In an interview with CTV Atlantic, Gardam doubled down on his comments, noting part of the issue with recruiting and retention is “self-inflicted.”

“Our government system has been slow to evolve, to be really nimble, to be able to hire people as quickly as possible,” said Gardam.

A lot of the difficulty to adequately staff the health-care system comes to restrictions on workers like foreign-trained doctors, he said.

“Our system has been the way it is for the last 50, 60 years, and I think we’re finally reaching the point where people realize the Canadian system is not all that it’s cracked up to be and we need to make changes,” said Gardam.

But those fixes, Gardam warned, will be anything but quick. He said it will take years to reform the health-care system.

“Forty per cent of students at a school in Dublin are Canadians, but are considered foreign medical grads,” said Gardam. “The chances are the vast majority of those trainees are going to the U.S. Why do we let our system be that way? We can actually change those things.”

With the prime minister set to meet with Canadian premiers next week to discuss further federal funding for health care, Gardam believes it’s time to start having “frank and honest conversations” about what the Canadian system can and can’t deliver.

“We’ve always been told we have the best health-care system in the world and I think Canada has woken over the last few years to realize that we don’t,” said Gardam. “That’s something we’ve told ourselves, we’ve felt pretty smug about it. But we were always comparing ourselves to the United States.”

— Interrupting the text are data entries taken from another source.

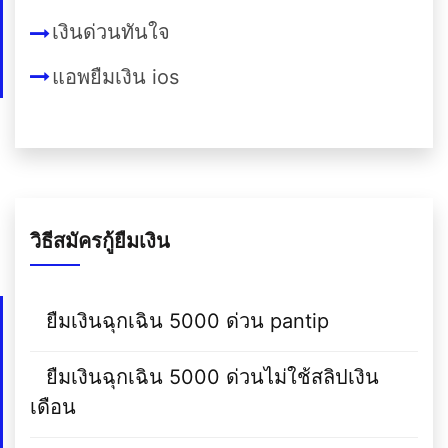
เงินด่วนทันใจ
แอพยืมเงิน ios
วิธีสมัครกู้ยืมเงิน
ยืมเงินฉุกเฉิน 5000 ด่วน pantip
ยืมเงินฉุกเฉิน 5000 ด่วนไม่ใช้สลิปเงิน
เดือน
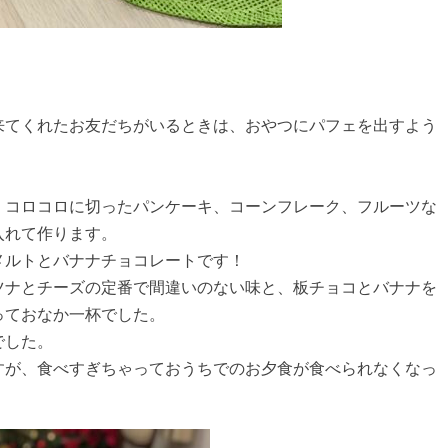
来てくれたお友だちがいるときは、おやつにパフェを出すよう
、コロコロに切ったパンケーキ、コーンフレーク、フルーツな
入れて作ります。
メルトとバナナチョコレートです！
ツナとチーズの定番で間違いのない味と、板チョコとバナナを
っておなか一杯でした。
でした。
すが、食べすぎちゃっておうちでのお夕食が食べられなくなっ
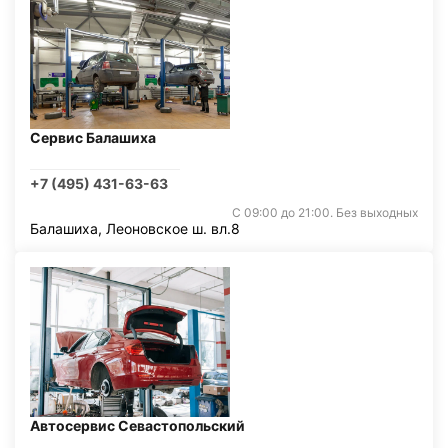
Сервис Балашиха
+7 (495) 431-63-63
С 09:00 до 21:00. Без выходных
Балашиха, Леоновское ш. вл.8
Автосервис Севастопольский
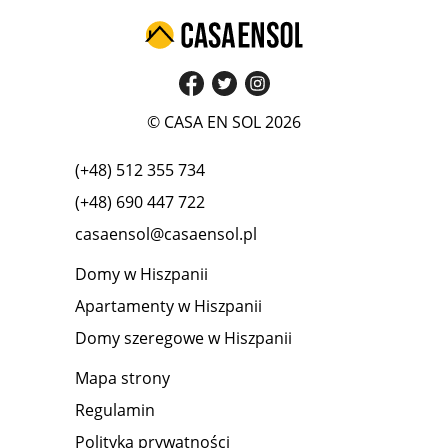
© CASA EN SOL 2026
(+48) 512 355 734
(+48) 690 447 722
casaensol@casaensol.pl
Domy w Hiszpanii
Apartamenty w Hiszpanii
Domy szeregowe w Hiszpanii
Mapa strony
Regulamin
Polityka prywatności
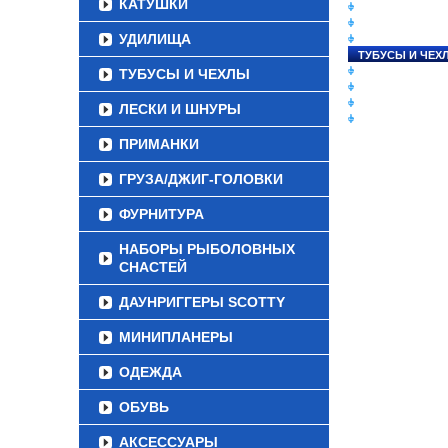
КАТУШКИ
СНАСТИ НА ЛО
КАТУШКИ
УДИЛИЩА
УДИЛИЩА
ТУБУСЫ И ЧЕХ
ЛЕСКИ И ШНУР
ТУБУСЫ И ЧЕХЛЫ
ПРИМАНКИ
ГРУЗА/ДЖИГ-Г
ЛЕСКИ И ШНУРЫ
ФУРНИТУРА
ПРИМАНКИ
ГРУЗА/ДЖИГ-ГОЛОВКИ
ФУРНИТУРА
НАБОРЫ РЫБОЛОВНЫХ
СНАСТЕЙ
ДАУНРИГГЕРЫ SCOTTY
МИНИПЛАНЕРЫ
ОДЕЖДА
ОБУВЬ
АКСЕССУАРЫ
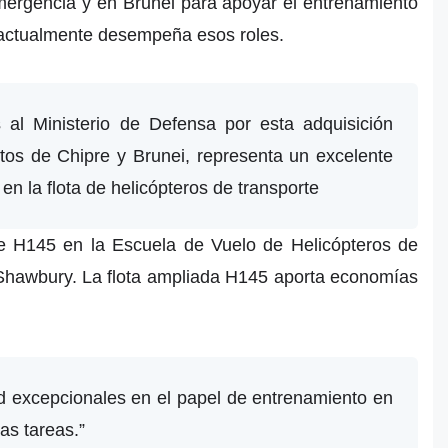
mergencia y en Brunei para apoyar el entrenamiento
 actualmente desempeña esos roles.
s al Ministerio de Defensa por esta adquisición
itos de Chipre y Brunei, representa un excelente
 en la flota de helicópteros de transporte
te H145 en la Escuela de Vuelo de Helicópteros de
 Shawbury. La flota ampliada H145 aporta economías
ad excepcionales en el papel de entrenamiento en
as tareas.”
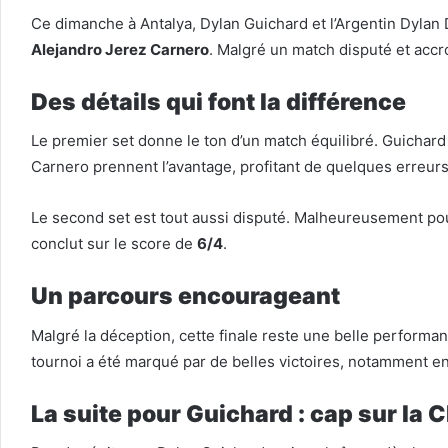
Ce dimanche à Antalya, Dylan Guichard et l’Argentin Dylan De
Alejandro Jerez Carnero
. Malgré un match disputé et accr
Des détails qui font la différence
Le premier set donne le ton d’un match équilibré. Guichard
Carnero prennent l’avantage, profitant de quelques erreu
Le second set est tout aussi disputé. Malheureusement po
conclut sur le score de
6/4
.
Un parcours encourageant
Malgré la déception, cette finale reste une belle perform
tournoi a été marqué par de belles victoires, notamment e
La suite pour Guichard : cap sur la 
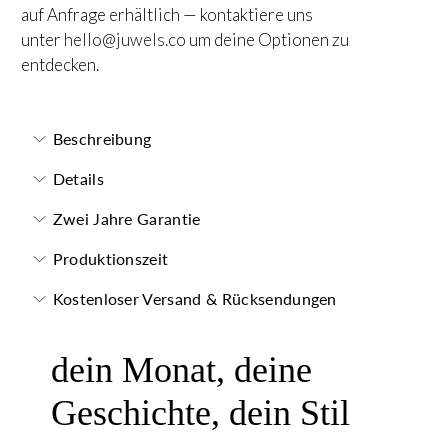
auf Anfrage erhältlich — kontaktiere uns
unter
hello@juwels.co
um deine Optionen zu
entdecken.
Beschreibung
Details
Zwei Jahre Garantie
Produktionszeit
Kostenloser Versand & Rücksendungen
dein Monat, deine
Geschichte, dein Stil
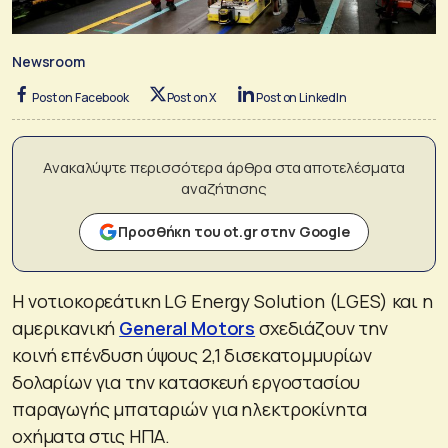
Newsroom
Post on Facebook
Post on X
Post on LinkedIn
Ανακαλύψτε περισσότερα άρθρα στα αποτελέσματα
αναζήτησης
Προσθήκη του ot.gr στην Google
Η νοτιοκορεάτικη LG Energy Solution (LGES) και η
αμερικανική
General Motors
σχεδιάζουν την
κοινή επένδυση ύψους 2,1 δισεκατομμυρίων
δολαρίων για την κατασκευή εργοστασίου
παραγωγής μπαταριών για ηλεκτροκίνητα
οχήματα στις ΗΠΑ.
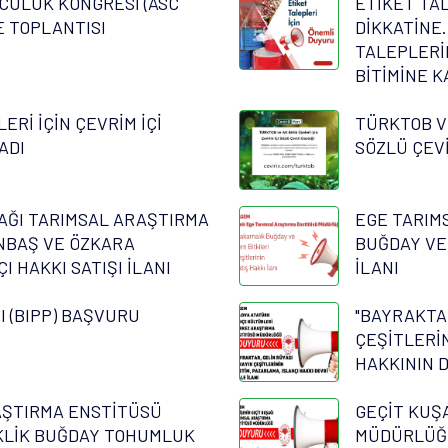
CULUK KONGRESİ (ASC
ETİKET TA
E TOPLANTISI
DİKKATİNE
TALEPLERİ
BİTİMİNE 
ERİ İÇİN ÇEVRİM İÇİ
TÜRKTOB VE
ADI
SÖZLÜ ÇEVİ
AĞI TARIMSAL ARAŞTIRMA
EGE TARIM
NBAŞ VE ÖZKARA
BUĞDAY VE 
 HAKKI SATIŞI İLANI
İLANI
RI (BIPP) BAŞVURU
"BAYRAKTAR
ÇEŞİTLERİ
HAKKININ D
AŞTIRMA ENSTİTÜSÜ
GEÇİT KUŞ
KLİK BUĞDAY TOHUMLUK
MÜDÜRLÜĞÜ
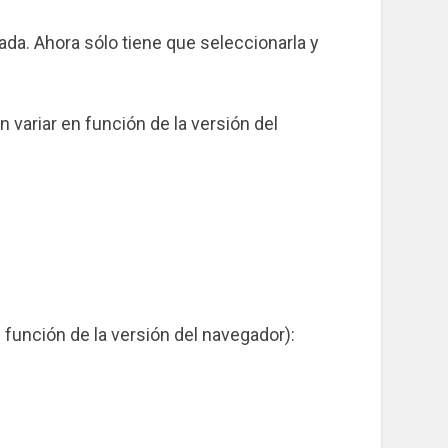
ada. Ahora sólo tiene que seleccionarla y
variar en función de la versión del
función de la versión del navegador):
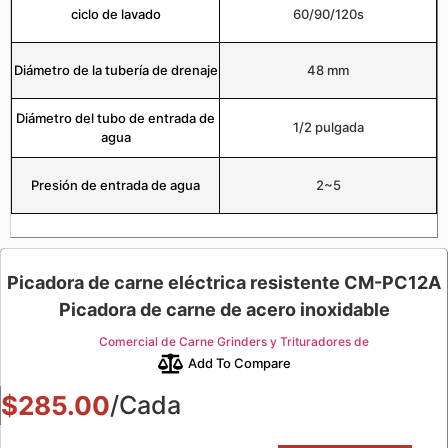
ciclo de lavado
60/90/120s
Diámetro de la tubería de drenaje
48 mm
Diámetro del tubo de entrada de
1/2 pulgada
agua
Presión de entrada de agua
2~5
Picadora de carne eléctrica resistente CM-PC12A
Picadora de carne de acero inoxidable
Comercial de Carne Grinders y Trituradores de
Add To Compare
$
285.00
/Cada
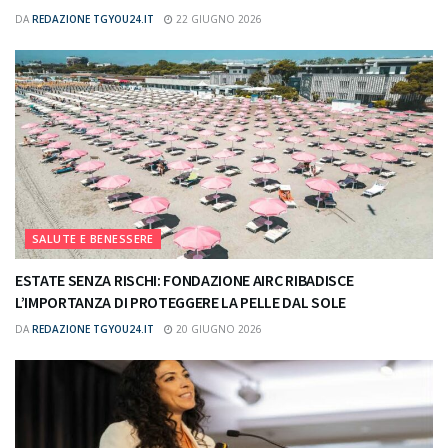
DA
REDAZIONE TGYOU24.IT
22 GIUGNO 2026
SALUTE E BENESSERE
ESTATE SENZA RISCHI: FONDAZIONE AIRC RIBADISCE
L’IMPORTANZA DI PROTEGGERE LA PELLE DAL SOLE
DA
REDAZIONE TGYOU24.IT
20 GIUGNO 2026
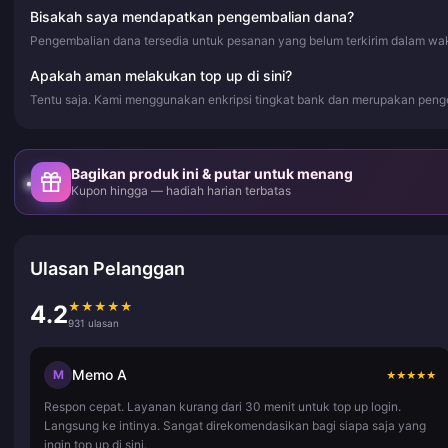
Bisakah saya mendapatkan pengembalian dana?
Pengembalian dana tersedia untuk pesanan yang belum terkirim dalam wa
Apakah aman melakukan top up di sini?
Tentu saja. Kami menggunakan enkripsi tingkat bank dan merupakan peng
Bagikan produk ini & putar untuk menang
Kupon hingga — hadiah harian terbatas
Ulasan Pelanggan
★
★
★
★
★
4.2
931 ulasan
Memo A
M
★
★
★
★
★
Respon cepat. Layanan kurang dari 30 menit untuk top up login.
Langsung ke intinya. Sangat direkomendasikan bagi siapa saja yang
ingin top up di sini.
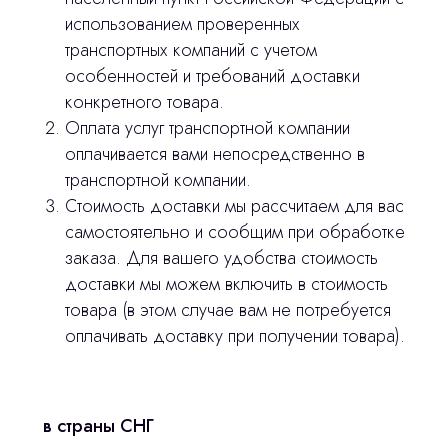
использованием проверенных
оставьте контакты, мы свяжемся и
© 2024 ЛС Дентал Групп
транспортных компаний с учетом
ответим на все вопросы
особенностей и требований доставки
конкретного товара.
Оплата услуг транспортной компании
Главная
оплачивается вами непосредственно в
транспортной компании.
Продукция
Стоимость доставки мы рассчитаем для вас
самостоятельно и сообщим при обработке
Оплата и доставка
заказа. Для вашего удобства стоимость
Контакты
доставки мы можем включить в стоимость
товара (в этом случае вам не потребуется
оплачивать доставку при получении товара).
3D печать
Лицензирование
Изготовление хирургических шаблонов
в страны СНГ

Gardam noted, when comparing Canada to other developed countries across the globe, it’s clear Canada has one of the most expensive health-care systems, as well as some of the worst outcomes, longest wait lists and the fewest number of hospital beds.

While he says he doesn’t advocate in either direction, Gardem believes it’s time to start considering how private services can help remedy a plagued health-care system.

He pointed out that roughly one-third of Canadian health care is private, adding every fee-for-service doctor is a private corporation, as well as pharmacies.

“We already have a lot of private health care in Canada, in fact, we have the same proportion that the United States does,” said Gardam. “What we need to figure out is if we’re going to allow more private corporations into Canadian health care.”